- _Recorded data_
┄┄┄┄┄┄
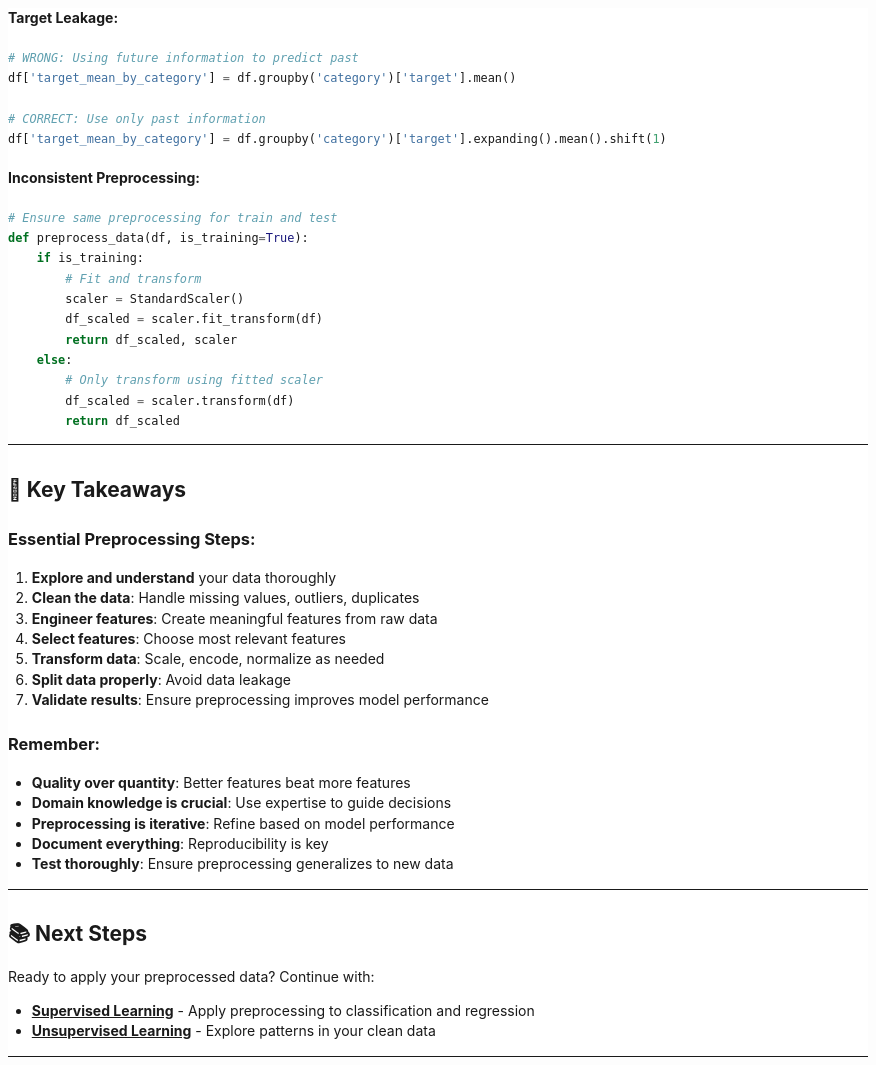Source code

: #### Target Leakage:
```python
# WRONG: Using future information to predict past
df['target_mean_by_category'] = df.groupby('category')['target'].mean()

# CORRECT: Use only past information
df['target_mean_by_category'] = df.groupby('category')['target'].expanding().mean().shift(1)
```

#### Inconsistent Preprocessing:
```python
# Ensure same preprocessing for train and test
def preprocess_data(df, is_training=True):
    if is_training:
        # Fit and transform
        scaler = StandardScaler()
        df_scaled = scaler.fit_transform(df)
        return df_scaled, scaler
    else:
        # Only transform using fitted scaler
        df_scaled = scaler.transform(df)
        return df_scaled
```

---

## 🎯 Key Takeaways

### Essential Preprocessing Steps:
1. **Explore and understand** your data thoroughly
2. **Clean the data**: Handle missing values, outliers, duplicates
3. **Engineer features**: Create meaningful features from raw data
4. **Select features**: Choose most relevant features
5. **Transform data**: Scale, encode, normalize as needed
6. **Split data properly**: Avoid data leakage
7. **Validate results**: Ensure preprocessing improves model performance

### Remember:
- **Quality over quantity**: Better features beat more features
- **Domain knowledge is crucial**: Use expertise to guide decisions
- **Preprocessing is iterative**: Refine based on model performance
- **Document everything**: Reproducibility is key
- **Test thoroughly**: Ensure preprocessing generalizes to new data

---

## 📚 Next Steps

Ready to apply your preprocessed data? Continue with:
- **[Supervised Learning](04_Supervised_Learning.md)** - Apply preprocessing to classification and regression
- **[Unsupervised Learning](05_Unsupervised_Learning.md)** - Explore patterns in your clean data

---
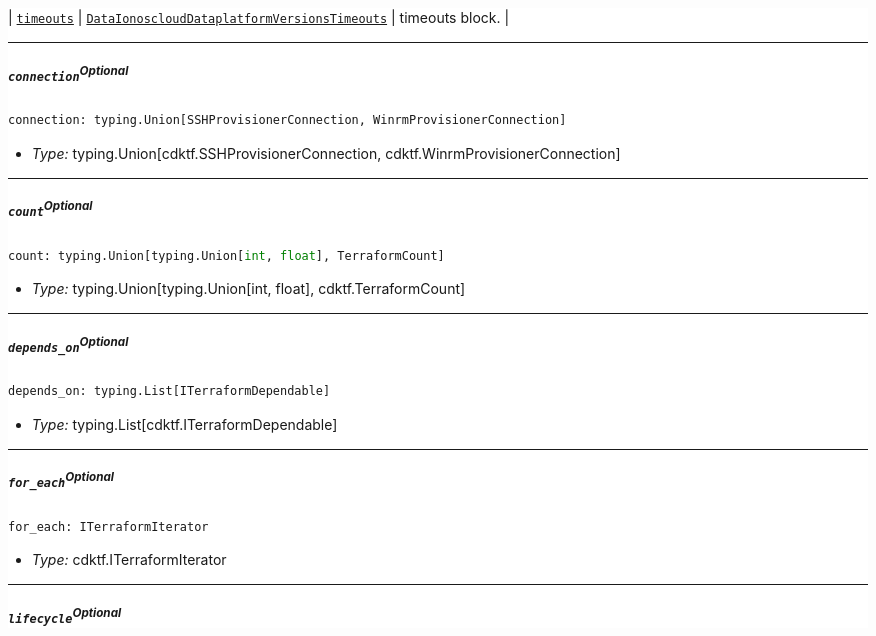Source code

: | <code><a href="#@cdktf/provider-ionoscloud.dataIonoscloudDataplatformVersions.DataIonoscloudDataplatformVersionsConfig.property.timeouts">timeouts</a></code> | <code><a href="#@cdktf/provider-ionoscloud.dataIonoscloudDataplatformVersions.DataIonoscloudDataplatformVersionsTimeouts">DataIonoscloudDataplatformVersionsTimeouts</a></code> | timeouts block. |

---

##### `connection`<sup>Optional</sup> <a name="connection" id="@cdktf/provider-ionoscloud.dataIonoscloudDataplatformVersions.DataIonoscloudDataplatformVersionsConfig.property.connection"></a>

```python
connection: typing.Union[SSHProvisionerConnection, WinrmProvisionerConnection]
```

- *Type:* typing.Union[cdktf.SSHProvisionerConnection, cdktf.WinrmProvisionerConnection]

---

##### `count`<sup>Optional</sup> <a name="count" id="@cdktf/provider-ionoscloud.dataIonoscloudDataplatformVersions.DataIonoscloudDataplatformVersionsConfig.property.count"></a>

```python
count: typing.Union[typing.Union[int, float], TerraformCount]
```

- *Type:* typing.Union[typing.Union[int, float], cdktf.TerraformCount]

---

##### `depends_on`<sup>Optional</sup> <a name="depends_on" id="@cdktf/provider-ionoscloud.dataIonoscloudDataplatformVersions.DataIonoscloudDataplatformVersionsConfig.property.dependsOn"></a>

```python
depends_on: typing.List[ITerraformDependable]
```

- *Type:* typing.List[cdktf.ITerraformDependable]

---

##### `for_each`<sup>Optional</sup> <a name="for_each" id="@cdktf/provider-ionoscloud.dataIonoscloudDataplatformVersions.DataIonoscloudDataplatformVersionsConfig.property.forEach"></a>

```python
for_each: ITerraformIterator
```

- *Type:* cdktf.ITerraformIterator

---

##### `lifecycle`<sup>Optional</sup> <a name="lifecycle" id="@cdktf/provider-ionoscloud.dataIonoscloudDataplatformVersions.DataIonoscloudDataplatformVersionsConfig.property.lifecycle"></a>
┄┄┄┄┄┄
Every record above must be printed exactly, except for its images.

- _Finished exercise_
Source code

: #### Target Leakage:
```python
# WRONG: Using future information to predict past
df['target_mean_by_category'] = df.groupby('category')['target'].mean()

# CORRECT: Use only past information
df['target_mean_by_category'] = df.groupby('category')['target'].expanding().mean().shift(1)
```

#### Inconsistent Preprocessing:
```python
# Ensure same preprocessing for train and test
def preprocess_data(df, is_training=True):
    if is_training:
        # Fit and transform
        scaler = StandardScaler()
        df_scaled = scaler.fit_transform(df)
        return df_scaled, scaler
    else:
        # Only transform using fitted scaler
        df_scaled = scaler.transform(df)
        return df_scaled
```

---

## 🎯 Key Takeaways

### Essential Preprocessing Steps:
1. **Explore and understand** your data thoroughly
2. **Clean the data**: Handle missing values, outliers, duplicates
3. **Engineer features**: Create meaningful features from raw data
4. **Select features**: Choose most relevant features
5. **Transform data**: Scale, encode, normalize as needed
6. **Split data properly**: Avoid data leakage
7. **Validate results**: Ensure preprocessing improves model performance

### Remember:
- **Quality over quantity**: Better features beat more features
- **Domain knowledge is crucial**: Use expertise to guide decisions
- **Preprocessing is iterative**: Refine based on model performance
- **Document everything**: Reproducibility is key
- **Test thoroughly**: Ensure preprocessing generalizes to new data

---

## 📚 Next Steps

Ready to apply your preprocessed data? Continue with:
- **[Supervised Learning](04_Supervised_Learning.md)** - Apply preprocessing to classification and regression
- **[Unsupervised Learning](05_Unsupervised_Learning.md)** - Explore patterns in your clean data

---
Source code

: | <code><a href="#@cdktf/provider-ionoscloud.dataIonoscloudDataplatformVersions.DataIonoscloudDataplatformVersionsConfig.property.timeouts">timeouts</a></code> | <code><a href="#@cdktf/provider-ionoscloud.dataIonoscloudDataplatformVersions.DataIonoscloudDataplatformVersionsTimeouts">DataIonoscloudDataplatformVersionsTimeouts</a></code> | timeouts block. |

---

##### `connection`<sup>Optional</sup> <a name="connection" id="@cdktf/provider-ionoscloud.dataIonoscloudDataplatformVersions.DataIonoscloudDataplatformVersionsConfig.property.connection"></a>

```python
connection: typing.Union[SSHProvisionerConnection, WinrmProvisionerConnection]
```

- *Type:* typing.Union[cdktf.SSHProvisionerConnection, cdktf.WinrmProvisionerConnection]

---

##### `count`<sup>Optional</sup> <a name="count" id="@cdktf/provider-ionoscloud.dataIonoscloudDataplatformVersions.DataIonoscloudDataplatformVersionsConfig.property.count"></a>

```python
count: typing.Union[typing.Union[int, float], TerraformCount]
```

- *Type:* typing.Union[typing.Union[int, float], cdktf.TerraformCount]

---

##### `depends_on`<sup>Optional</sup> <a name="depends_on" id="@cdktf/provider-ionoscloud.dataIonoscloudDataplatformVersions.DataIonoscloudDataplatformVersionsConfig.property.dependsOn"></a>

```python
depends_on: typing.List[ITerraformDependable]
```

- *Type:* typing.List[cdktf.ITerraformDependable]

---

##### `for_each`<sup>Optional</sup> <a name="for_each" id="@cdktf/provider-ionoscloud.dataIonoscloudDataplatformVersions.DataIonoscloudDataplatformVersionsConfig.property.forEach"></a>

```python
for_each: ITerraformIterator
```

- *Type:* cdktf.ITerraformIterator

---

##### `lifecycle`<sup>Optional</sup> <a name="lifecycle" id="@cdktf/provider-ionoscloud.dataIonoscloudDataplatformVersions.DataIonoscloudDataplatformVersionsConfig.property.lifecycle"></a>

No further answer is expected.